● **TASK STATEMENT**
Go to the line containing "X287355Y539265D02*" in the records below and retype from there through the final line, exactly.

● **RECORDED INFORMATION**
Start of Block
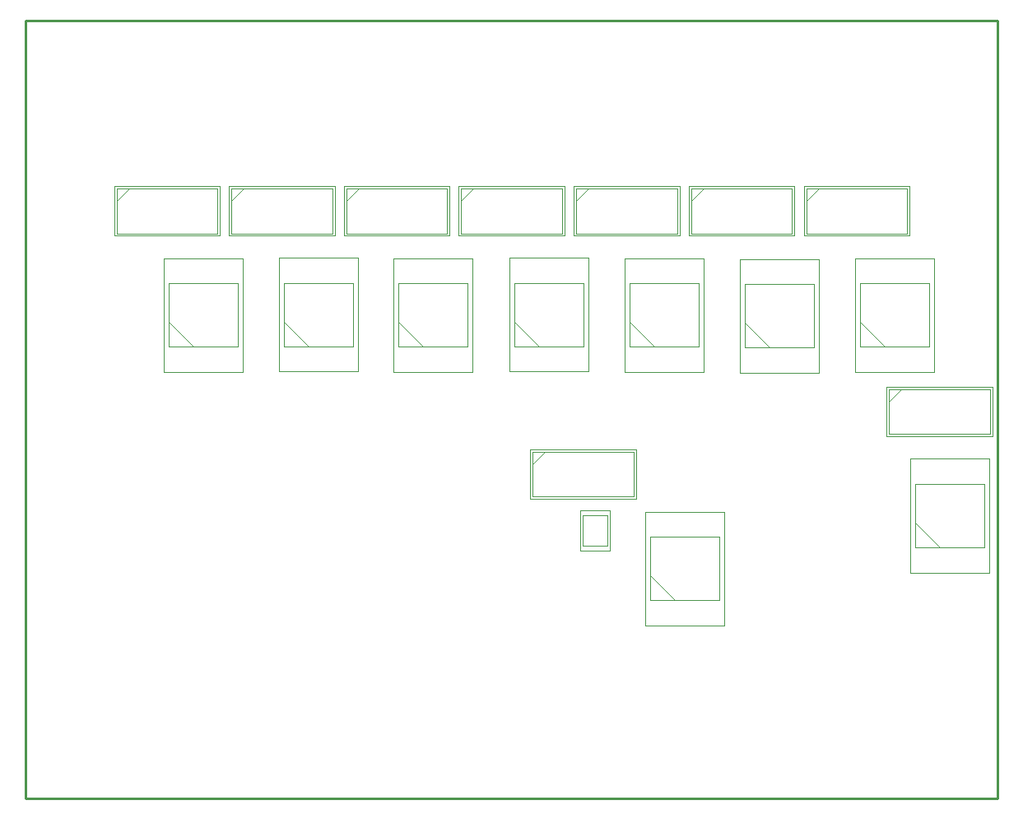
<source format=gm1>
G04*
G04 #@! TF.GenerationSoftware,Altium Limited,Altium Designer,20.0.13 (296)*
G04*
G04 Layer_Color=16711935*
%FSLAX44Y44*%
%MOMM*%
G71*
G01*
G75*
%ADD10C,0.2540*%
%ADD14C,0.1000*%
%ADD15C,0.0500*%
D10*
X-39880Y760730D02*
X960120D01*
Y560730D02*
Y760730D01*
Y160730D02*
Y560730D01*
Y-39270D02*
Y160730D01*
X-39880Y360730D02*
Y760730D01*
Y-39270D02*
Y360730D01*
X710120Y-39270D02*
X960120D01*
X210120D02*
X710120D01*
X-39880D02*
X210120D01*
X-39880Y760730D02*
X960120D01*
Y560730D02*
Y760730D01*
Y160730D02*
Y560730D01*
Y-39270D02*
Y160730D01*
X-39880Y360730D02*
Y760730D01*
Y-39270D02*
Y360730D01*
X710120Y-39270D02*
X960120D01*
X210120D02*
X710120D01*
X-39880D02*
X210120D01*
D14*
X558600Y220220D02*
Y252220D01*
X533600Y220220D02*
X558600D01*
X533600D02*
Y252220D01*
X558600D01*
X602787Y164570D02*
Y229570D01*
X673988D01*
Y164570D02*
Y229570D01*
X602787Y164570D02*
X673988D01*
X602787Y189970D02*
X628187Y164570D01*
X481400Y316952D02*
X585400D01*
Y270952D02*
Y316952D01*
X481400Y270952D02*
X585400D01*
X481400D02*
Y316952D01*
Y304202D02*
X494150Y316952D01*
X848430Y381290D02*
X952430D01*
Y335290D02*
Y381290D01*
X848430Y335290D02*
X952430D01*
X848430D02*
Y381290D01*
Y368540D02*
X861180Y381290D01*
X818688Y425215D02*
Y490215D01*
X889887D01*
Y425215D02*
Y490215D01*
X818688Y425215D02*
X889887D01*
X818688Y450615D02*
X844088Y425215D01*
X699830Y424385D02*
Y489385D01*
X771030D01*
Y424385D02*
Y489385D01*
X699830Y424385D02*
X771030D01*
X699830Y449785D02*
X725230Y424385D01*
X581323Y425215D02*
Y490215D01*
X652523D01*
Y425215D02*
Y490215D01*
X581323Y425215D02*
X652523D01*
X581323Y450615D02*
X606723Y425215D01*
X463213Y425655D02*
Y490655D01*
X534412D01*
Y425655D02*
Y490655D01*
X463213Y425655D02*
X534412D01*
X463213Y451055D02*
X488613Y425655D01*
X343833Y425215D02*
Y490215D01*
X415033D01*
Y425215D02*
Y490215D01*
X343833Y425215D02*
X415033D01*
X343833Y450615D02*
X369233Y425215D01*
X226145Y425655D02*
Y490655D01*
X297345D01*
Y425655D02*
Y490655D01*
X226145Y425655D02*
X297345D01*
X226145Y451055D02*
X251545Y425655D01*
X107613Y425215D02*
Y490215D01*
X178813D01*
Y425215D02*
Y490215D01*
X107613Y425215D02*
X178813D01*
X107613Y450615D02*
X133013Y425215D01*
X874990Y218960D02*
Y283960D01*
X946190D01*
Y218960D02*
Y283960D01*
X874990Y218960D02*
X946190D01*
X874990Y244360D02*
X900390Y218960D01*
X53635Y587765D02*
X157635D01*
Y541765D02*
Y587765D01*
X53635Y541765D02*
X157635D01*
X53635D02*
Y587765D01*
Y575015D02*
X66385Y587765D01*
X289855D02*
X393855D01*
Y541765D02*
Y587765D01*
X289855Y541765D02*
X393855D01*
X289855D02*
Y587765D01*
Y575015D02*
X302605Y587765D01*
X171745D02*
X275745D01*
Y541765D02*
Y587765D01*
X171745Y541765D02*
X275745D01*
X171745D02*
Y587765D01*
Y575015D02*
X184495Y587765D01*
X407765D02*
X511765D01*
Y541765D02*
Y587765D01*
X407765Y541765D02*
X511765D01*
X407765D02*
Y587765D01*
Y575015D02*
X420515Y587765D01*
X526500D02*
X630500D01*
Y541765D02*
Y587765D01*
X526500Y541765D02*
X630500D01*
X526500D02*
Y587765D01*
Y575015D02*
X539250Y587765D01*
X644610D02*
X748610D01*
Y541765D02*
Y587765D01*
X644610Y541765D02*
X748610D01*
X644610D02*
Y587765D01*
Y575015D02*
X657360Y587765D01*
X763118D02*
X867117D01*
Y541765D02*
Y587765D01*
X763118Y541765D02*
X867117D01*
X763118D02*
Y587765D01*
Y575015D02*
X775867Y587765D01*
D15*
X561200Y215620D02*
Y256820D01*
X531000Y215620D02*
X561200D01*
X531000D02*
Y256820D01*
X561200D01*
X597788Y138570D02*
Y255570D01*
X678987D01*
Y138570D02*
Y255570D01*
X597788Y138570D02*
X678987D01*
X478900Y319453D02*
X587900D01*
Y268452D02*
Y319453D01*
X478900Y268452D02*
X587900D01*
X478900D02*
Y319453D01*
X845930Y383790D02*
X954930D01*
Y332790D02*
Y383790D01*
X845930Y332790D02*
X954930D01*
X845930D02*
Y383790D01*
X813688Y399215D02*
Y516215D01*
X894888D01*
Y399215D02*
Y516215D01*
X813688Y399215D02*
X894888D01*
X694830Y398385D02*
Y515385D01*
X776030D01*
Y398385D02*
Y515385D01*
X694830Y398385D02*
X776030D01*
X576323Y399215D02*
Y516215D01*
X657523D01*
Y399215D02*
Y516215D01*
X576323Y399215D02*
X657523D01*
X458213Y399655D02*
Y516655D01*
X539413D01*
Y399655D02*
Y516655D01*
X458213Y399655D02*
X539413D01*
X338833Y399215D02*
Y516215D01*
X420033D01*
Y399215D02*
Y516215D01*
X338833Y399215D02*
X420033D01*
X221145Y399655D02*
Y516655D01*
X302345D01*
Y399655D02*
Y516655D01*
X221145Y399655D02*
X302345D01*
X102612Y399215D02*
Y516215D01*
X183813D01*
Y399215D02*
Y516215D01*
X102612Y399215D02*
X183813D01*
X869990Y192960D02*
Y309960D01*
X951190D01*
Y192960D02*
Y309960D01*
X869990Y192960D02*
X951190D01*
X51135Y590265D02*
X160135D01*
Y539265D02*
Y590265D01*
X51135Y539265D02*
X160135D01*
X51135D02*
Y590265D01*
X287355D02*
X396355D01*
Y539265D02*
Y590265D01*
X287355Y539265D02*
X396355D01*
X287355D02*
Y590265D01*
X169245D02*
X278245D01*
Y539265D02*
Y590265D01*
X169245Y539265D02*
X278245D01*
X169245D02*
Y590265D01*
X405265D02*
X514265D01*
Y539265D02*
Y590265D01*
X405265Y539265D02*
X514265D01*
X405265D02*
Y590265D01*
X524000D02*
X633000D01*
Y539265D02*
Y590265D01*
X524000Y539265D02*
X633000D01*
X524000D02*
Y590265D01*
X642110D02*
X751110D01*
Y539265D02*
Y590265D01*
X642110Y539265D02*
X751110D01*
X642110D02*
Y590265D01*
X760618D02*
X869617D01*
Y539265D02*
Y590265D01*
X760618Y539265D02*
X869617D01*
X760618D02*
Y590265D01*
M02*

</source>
End of Block
● **ANSWER BOX**
X287355Y539265D02*
X396355D01*
X287355D02*
Y590265D01*
X169245D02*
X278245D01*
Y539265D02*
Y590265D01*
X169245Y539265D02*
X278245D01*
X169245D02*
Y590265D01*
X405265D02*
X514265D01*
Y539265D02*
Y590265D01*
X405265Y539265D02*
X514265D01*
X405265D02*
Y590265D01*
X524000D02*
X633000D01*
Y539265D02*
Y590265D01*
X524000Y539265D02*
X633000D01*
X524000D02*
Y590265D01*
X642110D02*
X751110D01*
Y539265D02*
Y590265D01*
X642110Y539265D02*
X751110D01*
X642110D02*
Y590265D01*
X760618D02*
X869617D01*
Y539265D02*
Y590265D01*
X760618Y539265D02*
X869617D01*
X760618D02*
Y590265D01*
M02*

</source>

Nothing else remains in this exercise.